A steaming casserole of plump, juicy mussels with crisp golden fries to dip in their aromatic juices: as legendary pairings go, it’s up there with Antony and Cleopatra or cheese and wine.
We pick the best spots to try Belgium’s favourite bivalves.
With Jacques Brel on the walls and Manneken Pis sweeties with the bill, this cosy, knick-knack filled brasserie is as Belgian as it gets.
Mussels come 30 different ways, including in gueuze or Chimay beer, or flambéed with apple and Calvados.
It’s a tourist favourite, but for good reason: five generations of the Vanlancker family have been wrangling mussels since 1893, so you’re in the safest of hands.
If your initial portion of frites looks a bit undersized, don’t panic – seconds, and even thirds, come as standard.
King Leopold III was a regular customer (opting for sole meunière and a plate of mussels), so you’re in illustrious company in this Brussels institution, all starched napkins and stained glass.
Try escargot-style mussels (oven-roasted with garlic butter), invented here by founder Calixte Veulemans.
The Place Sainte-Catherine is swimming in fish restaurants, but François is a cut above: a restaurant and neighbouring shop where locals pick up the freshest fish.
It’s a family affair.
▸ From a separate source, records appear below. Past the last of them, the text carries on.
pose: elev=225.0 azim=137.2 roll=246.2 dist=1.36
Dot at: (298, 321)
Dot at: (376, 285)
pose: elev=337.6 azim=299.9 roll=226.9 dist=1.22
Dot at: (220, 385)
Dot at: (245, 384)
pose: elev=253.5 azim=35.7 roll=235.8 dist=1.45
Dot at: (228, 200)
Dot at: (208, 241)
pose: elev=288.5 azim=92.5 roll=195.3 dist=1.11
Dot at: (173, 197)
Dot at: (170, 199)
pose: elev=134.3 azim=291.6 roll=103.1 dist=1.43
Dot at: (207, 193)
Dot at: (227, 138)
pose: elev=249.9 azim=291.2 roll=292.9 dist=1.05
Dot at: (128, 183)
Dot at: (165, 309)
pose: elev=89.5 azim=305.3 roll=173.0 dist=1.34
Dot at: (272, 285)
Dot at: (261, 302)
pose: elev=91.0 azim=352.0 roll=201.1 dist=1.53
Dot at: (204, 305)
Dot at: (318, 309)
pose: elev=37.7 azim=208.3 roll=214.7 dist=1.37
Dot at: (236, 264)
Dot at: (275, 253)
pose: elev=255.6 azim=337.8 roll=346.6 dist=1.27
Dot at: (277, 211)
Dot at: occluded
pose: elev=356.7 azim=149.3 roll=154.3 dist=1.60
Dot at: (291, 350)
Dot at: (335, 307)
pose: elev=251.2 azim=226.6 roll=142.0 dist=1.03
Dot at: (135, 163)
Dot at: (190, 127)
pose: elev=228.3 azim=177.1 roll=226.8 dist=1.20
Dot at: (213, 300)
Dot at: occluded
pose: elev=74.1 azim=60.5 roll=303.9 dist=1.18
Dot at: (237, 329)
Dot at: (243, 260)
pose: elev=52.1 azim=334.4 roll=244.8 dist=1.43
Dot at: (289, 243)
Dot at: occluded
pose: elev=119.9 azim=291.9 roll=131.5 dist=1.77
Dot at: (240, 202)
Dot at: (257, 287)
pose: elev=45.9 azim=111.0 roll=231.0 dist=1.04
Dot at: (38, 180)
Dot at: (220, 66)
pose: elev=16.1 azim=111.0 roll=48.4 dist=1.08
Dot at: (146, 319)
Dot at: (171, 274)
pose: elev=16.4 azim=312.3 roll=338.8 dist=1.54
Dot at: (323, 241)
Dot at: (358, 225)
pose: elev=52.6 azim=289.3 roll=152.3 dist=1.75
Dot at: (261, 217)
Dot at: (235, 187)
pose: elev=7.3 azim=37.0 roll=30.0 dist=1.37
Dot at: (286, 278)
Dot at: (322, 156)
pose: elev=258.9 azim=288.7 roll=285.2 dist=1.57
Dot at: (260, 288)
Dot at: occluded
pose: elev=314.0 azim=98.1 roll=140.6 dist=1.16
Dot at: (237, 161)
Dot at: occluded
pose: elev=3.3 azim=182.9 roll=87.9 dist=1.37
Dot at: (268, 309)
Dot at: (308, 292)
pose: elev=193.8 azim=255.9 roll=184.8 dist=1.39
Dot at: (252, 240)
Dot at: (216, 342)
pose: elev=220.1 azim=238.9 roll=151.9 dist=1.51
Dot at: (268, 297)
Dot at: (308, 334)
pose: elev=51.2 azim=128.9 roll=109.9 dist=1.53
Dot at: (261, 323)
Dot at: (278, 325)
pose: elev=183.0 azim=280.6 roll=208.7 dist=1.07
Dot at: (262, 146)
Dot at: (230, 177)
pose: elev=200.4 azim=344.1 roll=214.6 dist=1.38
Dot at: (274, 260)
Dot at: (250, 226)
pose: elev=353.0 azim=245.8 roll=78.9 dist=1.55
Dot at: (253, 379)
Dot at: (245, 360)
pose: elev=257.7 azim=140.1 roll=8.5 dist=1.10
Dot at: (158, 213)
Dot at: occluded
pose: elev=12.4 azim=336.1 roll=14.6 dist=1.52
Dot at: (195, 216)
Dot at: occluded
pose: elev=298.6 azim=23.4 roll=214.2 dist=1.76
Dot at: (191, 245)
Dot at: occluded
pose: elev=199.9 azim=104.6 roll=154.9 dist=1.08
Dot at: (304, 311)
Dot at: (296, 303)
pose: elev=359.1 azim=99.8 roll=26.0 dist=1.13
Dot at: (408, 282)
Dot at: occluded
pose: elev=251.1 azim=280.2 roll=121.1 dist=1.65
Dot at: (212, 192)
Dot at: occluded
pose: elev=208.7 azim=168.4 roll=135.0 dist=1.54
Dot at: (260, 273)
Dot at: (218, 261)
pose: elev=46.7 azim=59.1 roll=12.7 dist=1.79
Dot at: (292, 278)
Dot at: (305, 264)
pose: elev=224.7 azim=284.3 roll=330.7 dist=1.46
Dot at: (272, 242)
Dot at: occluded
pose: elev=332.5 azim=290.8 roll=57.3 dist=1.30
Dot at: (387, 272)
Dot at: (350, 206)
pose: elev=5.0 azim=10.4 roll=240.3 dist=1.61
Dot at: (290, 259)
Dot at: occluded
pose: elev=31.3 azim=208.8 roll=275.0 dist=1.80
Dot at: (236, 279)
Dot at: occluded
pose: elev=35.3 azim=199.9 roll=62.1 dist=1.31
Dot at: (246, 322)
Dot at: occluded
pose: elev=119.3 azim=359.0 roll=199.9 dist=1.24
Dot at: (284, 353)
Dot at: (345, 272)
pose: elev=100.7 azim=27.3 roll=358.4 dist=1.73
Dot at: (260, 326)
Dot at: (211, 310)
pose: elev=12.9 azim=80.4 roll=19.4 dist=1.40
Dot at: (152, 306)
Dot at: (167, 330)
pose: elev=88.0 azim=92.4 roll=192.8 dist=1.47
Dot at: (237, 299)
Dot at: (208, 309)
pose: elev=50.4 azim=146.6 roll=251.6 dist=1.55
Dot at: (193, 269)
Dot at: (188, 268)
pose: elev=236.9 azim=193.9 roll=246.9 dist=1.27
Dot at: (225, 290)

The current owner’s great-grandparents started out serving mussels – washed in a bathtub – and hand-cut fries.
Located in the beautiful 19th century Galeries Royales Saint-Hubert shopping arcade, the Taverne du Passage, virtually unchanged since it opened in 1928, is a lovely spot for a treat: white-coated waiters serve Belgian classics, including perfect moules marinières, in a beautiful Art Deco room.
Slightly out of the way but well worth the detour, Friture René isn’t, as the name suggests, a frite joint, but a lovely traditional brasserie with inspired modern touches.
It’s the spot to try moules parquées, mussels served raw with mustard vinaigrette.